The most eye-watering release was the 5.3% jump in retail sales in January, which far exceeded the forecast rise of 1% while manufacturing output rose by 1% in the month and is now just 1% below its pre-Covid level.
Meantime, the index of homebuilder sentiment and activity remained close to all-time highs in February, while house building permits surged to a 15-year high in January. Flash PMI data for both the manufacturing and services sectors remained at very high levels in February also, despite much of the US being hit by severe weather.
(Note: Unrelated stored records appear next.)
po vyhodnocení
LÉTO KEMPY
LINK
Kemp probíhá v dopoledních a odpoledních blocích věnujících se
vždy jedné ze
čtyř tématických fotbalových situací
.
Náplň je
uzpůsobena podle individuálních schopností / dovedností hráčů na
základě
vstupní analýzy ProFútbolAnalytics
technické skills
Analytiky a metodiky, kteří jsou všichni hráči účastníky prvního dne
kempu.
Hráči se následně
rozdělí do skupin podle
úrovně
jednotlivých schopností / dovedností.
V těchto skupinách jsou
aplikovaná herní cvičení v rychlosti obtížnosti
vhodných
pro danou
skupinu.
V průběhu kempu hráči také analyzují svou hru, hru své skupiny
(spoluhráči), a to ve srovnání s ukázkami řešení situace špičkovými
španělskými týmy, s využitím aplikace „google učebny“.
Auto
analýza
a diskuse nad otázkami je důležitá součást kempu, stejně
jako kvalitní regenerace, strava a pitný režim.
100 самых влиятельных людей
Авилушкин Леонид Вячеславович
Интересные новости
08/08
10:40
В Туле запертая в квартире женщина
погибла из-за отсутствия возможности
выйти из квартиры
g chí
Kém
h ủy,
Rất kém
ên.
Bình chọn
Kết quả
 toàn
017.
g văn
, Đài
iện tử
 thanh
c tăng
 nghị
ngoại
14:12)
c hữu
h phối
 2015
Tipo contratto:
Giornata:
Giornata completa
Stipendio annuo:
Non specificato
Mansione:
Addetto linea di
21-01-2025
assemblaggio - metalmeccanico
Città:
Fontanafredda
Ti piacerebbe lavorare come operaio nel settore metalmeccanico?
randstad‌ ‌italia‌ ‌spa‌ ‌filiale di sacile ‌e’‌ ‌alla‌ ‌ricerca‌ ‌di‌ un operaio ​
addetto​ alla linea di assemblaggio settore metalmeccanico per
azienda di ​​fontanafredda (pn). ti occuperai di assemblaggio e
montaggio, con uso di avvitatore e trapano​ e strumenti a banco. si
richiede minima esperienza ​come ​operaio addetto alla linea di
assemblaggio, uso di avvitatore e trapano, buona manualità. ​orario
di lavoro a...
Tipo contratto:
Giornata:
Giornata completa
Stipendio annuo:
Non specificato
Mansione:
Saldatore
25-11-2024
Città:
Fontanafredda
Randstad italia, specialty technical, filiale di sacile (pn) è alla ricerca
It requires further growth of 2.5% from its level in the final quarter of 2020 for the US economy to return to its pre-Covid output peak. This probably won’t be achieved in this quarter, but looks certain to be reached and surpassed in next quarter.
The US labour market, though, continues to lag in its recovery. The rebound in employment largely ground to a halt over the winter, leaving non-farm payrolls still almost 10 million, or 6.5%, below their pre-Covid level. Meanwhile, weekly jobless claims continue to run at historically high levels.
The official unemployment rate may have fallen sharply to 6.3%, but this has been helped by an enormous decline of 4.3 million in the labour force over the past year.
The broader US unemployment rate stands at over 11%. This weakness in the labour market is a clear focus for policymakers, with both the Federal Reserve and Biden administration determined to achieve a return to full employment.
Monetary policy is already very stimulatory, while household savings remain very high. The personal savings rate stood at 13.7% at the end of 2020, pointing to considerable consumer spending firepower.
Meantime, a lot of progress is being made in the US in terms of the vaccine rollout, with talk the country may be on the way to achieving herd immunity and thus an end to Covid-related restrictions on activity. All the ingredients are in place, then, for a period of robust US growth ahead.
There are major constraints on supply, though, with inventories of inputs and raw materials at low levels in many industries, including construction and carmakers, and delays also at ports. Not surprisingly, then, January saw the producer price index leap by 1.3% in the month, far above expectations.
Meanwhile, oil prices are surging as producers keep a lid on supply. In the services sector, we can expect to see margins widen after a difficult year in many industries.
Inflation, then, looks set to accelerate over the course of this year, with a real risk of too much money chasing too few goods. The Fed may not be worried as it focuses on the slack in the labour market. The bond markets clearly are, though, as evidenced by the marked rise in long term yields. There is likely to be little comfort for bond investors in the months ahead, as the recovery gathers momentum and inflationary pressures build.